2014 Abstracts
Ben Adcock
Getting more from less: compressed sensing and its applications
Many problems in science and engineering require the reconstruction of an object - an image or signal, for example - from a collection of measurements. Due to time, cost or other constraints, one is often limited by the amount of data that can be collected. Compressed sensing is a mathematical theory and set of techniques that aim to enhance reconstruction quality from a given data set by exploiting the underlying structure of the unknown object; specifically, its sparsity. In this talk I will commence with an overview of some main aspects of standard compressed sensing. Next, motivated by some key applications, I will introduce several generalizations. First, I will show that compressed sensing is possible, and can in fact has some substantial benefits, under substantially relaxed conditions than those found in the standard setup. Second, time permitting, I will show that compressed sensing - whilst primarily a theory concerning finite-dimensional vectors - can also be extended to the infinite-dimensional setting, thus allowing accurate recovery of functions from small and incomplete data sets.
Andrew King
Working with the D-Wave quantum computer: Modeling, minors, and mitigation
The D-Wave Two (tm) is a quantum annealing processor consisting of 512 qubits operating at a temperature of 10-20 millikelvin. Its native operation finds a low-energy spin configuration in the Ising model on a fixed non-planar graph. In this talk I will give an overview of the system from a mathematician's perspective. Burning issues I will explore include quantumness, minor-embedding, error modeling, and upcoming developments.
Greg Mori
Discriminative Latent Variable Models for Human Action Recognition
Developing algorithms to interpret scenes of human activity involves a number of related tasks including human detection, tracking, and action recognition. These tasks are intertwined, information from one can provide assist in solving others. In this talk we will describe discriminative latent variable models to address these tasks together, focusing on the latent SVM / max-margin hidden conditional random field. We will review work a broad swath of work in this area. These methods can be used for jointly recognizing actions and spatio-temporally localizing them in videos. Models for human-human and human-object interactions will be presented. We will present methods for group activity recognition, with holistic analysis of entire scenes of people interacting and taking different social roles.
Chris Sinclair
Mathematics in the computer age: exploration and exposition
Mathematics is the study of provably true statements reachable using logic from an agreed upon set of assumptions. And, while the set of tools we use to prove statements has been largely static for the last few centuries, how we decide what to prove and how to share it with our students/colleagues/etc has undergone a remarkable transformation since the invention of the electronic computer. In this talk, I’ll demonstrate some phenomenon/patterns which are immediately apparent given a computer, and which without would probably have remained hidden from us. These examples give way to some very interesting (and applicable) mathematics, some of which I’ll try to explain. I’ll also talk a bit about how one might use new computer-based tools to share and explain new (or even old!) mathematics. So far, mathematicians have held on to linear modes of communication such as articles, books, etc, and while such things are unlikely to ever disappear, they don’t accurately reflect the true nature of mathematics as a body of knowledge (which is not a single linear progression of ideas, but a complicated highly connected graph), nor do they have the dynamic capacity to demonstrate the “doing" of mathematics. I wish to open a dialog about how modern computer-based tools can tackle the inherent non-linearity of mathematics in such a way as to open the beauty and applicability of mathematics to a wider section of humanity.

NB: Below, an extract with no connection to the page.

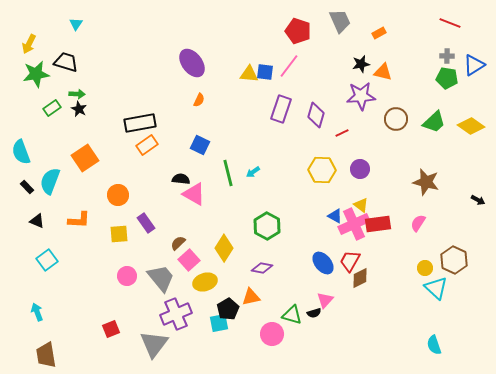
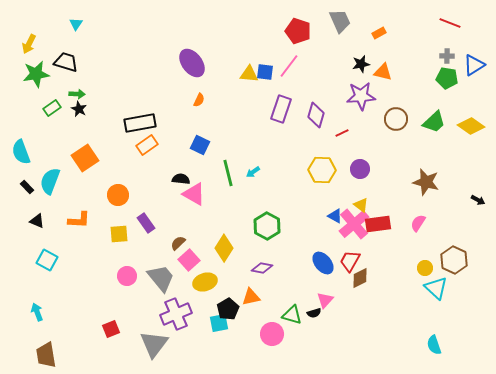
pink cross at (354, 224): rotated 16 degrees counterclockwise
cyan square at (47, 260): rotated 25 degrees counterclockwise
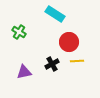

Stephanie van Willigenburg
Quasisymmetric refinements of Schur functions
Schur functions were introduced early in the last century with respect to representation theory, and since then have become important functions in other areas such as combinatorics and algebraic geometry. They have a beautiful combinatorial description in terms of diagrams, which allows many of their properties to be determined.
These symmetric functions form a subalgebra of the algebra of quasisymmetric functions, which date from the 1980s. Despite this connection, the existence of a natural quasisymmetric refinement of Schur functions has been considered unlikely.
However, in this talk we introduce quasisymmetric Schur functions, which refine Schur functions and many of their properties, as revealed by extensive computer-generated data.
This is joint work with Christine Bessenrodt, Jim Haglund, Kurt Luoto, Sarah Mason, Ed Richmond and Vasu Tewari.
The talk will require no prior knowledge of any of the above terms.